UW–Madison psychology professor Richard Davidson, an expert on emotions; and UW–Madison medicine professor William Busse, an expert on asthma; are senior co-authors on the study. Melissa Rosenkranz, a graduate student at the UW–Madison Laboratory for Affective Neuroscience, is the lead author.
“While this study was small, it shows how important specific brain circuits can be in modulating inflammation,” says Davidson, director of the affective neuroscience laboratory and the Waisman Laboratory for Functional Brain Imaging and Behavior. “The data suggest potential future targets for the development of drugs and behavioral interventions to control asthma and other stress-responsive disorders.”
Previous studies and clinical evidence have shown that stress and emotional turmoil adversely affect people with inflammatory diseases like asthma. And signs of inflammation have been shown to affect the brain. But until now, nobody knew exactly what brain circuits were involved in these seemingly intertwined emotional and immune events or how the circuits might influence the severity of an acute asthma response.
Researchers used functional magnetic resonance imaging (fMRI) to scan the brains of six mildly asthmatic people who were asked to inhale ragweed or dust-mite extracts. Subjects were then shown three types of words: asthma-related (such as “wheeze”), non-asthma negative (such as “loneliness”) and neutral (such as “curtains”). Shortly after, researchers measured lung function in the subjects as well as molecular signs of inflammation in their sputum.
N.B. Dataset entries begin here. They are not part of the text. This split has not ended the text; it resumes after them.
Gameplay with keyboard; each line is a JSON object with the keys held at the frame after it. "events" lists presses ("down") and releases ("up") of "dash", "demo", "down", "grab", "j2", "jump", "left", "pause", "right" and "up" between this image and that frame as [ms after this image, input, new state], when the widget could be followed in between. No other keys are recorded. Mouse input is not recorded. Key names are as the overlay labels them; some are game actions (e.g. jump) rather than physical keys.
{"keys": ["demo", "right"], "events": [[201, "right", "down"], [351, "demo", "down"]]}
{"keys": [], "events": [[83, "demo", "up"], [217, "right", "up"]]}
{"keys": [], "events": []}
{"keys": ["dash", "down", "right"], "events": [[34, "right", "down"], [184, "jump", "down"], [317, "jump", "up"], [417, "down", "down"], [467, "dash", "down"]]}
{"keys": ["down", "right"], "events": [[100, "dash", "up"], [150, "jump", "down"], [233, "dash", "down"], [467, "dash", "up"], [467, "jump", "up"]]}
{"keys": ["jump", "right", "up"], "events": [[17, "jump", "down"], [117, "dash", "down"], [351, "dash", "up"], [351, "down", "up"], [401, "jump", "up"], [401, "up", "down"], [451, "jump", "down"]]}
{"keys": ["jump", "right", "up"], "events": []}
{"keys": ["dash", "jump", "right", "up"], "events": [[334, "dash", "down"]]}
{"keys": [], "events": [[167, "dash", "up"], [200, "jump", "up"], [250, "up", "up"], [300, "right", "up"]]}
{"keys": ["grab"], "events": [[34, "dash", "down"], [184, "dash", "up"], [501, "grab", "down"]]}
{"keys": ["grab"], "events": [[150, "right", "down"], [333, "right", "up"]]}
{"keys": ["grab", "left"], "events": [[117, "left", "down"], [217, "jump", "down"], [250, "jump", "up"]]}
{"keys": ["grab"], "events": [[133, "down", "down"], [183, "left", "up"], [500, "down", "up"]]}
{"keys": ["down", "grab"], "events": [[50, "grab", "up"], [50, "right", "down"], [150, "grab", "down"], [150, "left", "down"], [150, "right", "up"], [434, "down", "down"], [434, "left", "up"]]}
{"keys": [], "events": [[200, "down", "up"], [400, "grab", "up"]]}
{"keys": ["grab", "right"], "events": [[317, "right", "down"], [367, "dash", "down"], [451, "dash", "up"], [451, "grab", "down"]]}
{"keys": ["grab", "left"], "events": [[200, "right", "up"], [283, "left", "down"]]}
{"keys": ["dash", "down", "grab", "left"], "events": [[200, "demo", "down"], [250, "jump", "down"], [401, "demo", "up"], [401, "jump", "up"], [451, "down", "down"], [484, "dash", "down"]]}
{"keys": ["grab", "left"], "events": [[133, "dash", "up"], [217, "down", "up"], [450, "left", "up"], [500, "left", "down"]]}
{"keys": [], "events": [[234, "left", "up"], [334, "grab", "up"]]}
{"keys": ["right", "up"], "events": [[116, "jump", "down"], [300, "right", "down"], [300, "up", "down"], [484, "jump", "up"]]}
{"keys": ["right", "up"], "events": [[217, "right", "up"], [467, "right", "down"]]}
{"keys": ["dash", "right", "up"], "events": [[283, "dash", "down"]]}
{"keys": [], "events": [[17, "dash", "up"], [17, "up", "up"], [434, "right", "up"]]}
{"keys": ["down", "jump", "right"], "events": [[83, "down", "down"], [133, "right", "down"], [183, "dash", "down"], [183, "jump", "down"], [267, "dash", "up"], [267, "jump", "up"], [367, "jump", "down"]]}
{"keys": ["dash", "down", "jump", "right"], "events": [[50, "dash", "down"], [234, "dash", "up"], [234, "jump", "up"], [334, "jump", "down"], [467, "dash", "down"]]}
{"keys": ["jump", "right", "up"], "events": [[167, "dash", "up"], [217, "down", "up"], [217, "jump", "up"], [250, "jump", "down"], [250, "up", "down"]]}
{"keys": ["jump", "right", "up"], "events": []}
The fMRI scans revealed that the asthma-related terms stimulated robust responses in two brain regions-the anterior cingulate cortex and the insula-that were strongly correlated with measures of lung function and inflammation. The other types of words were not strongly associated with lung function or inflammation.
The two brain structures are involved in transmitting information about the physiological condition of the body, such as shortness of breath and pain levels, says Davidson, and they have strong connections with other brain structures essential in processing emotional information.
“In asthmatics, the anterior cingulate cortex and the insula may be hyper-responsive to emotional and physiological signals, like inflammation, which may in turn influence the severity of symptoms,” says Davidson.
The researchers suspect that other brain regions may also be involved in the asthma-stress interaction.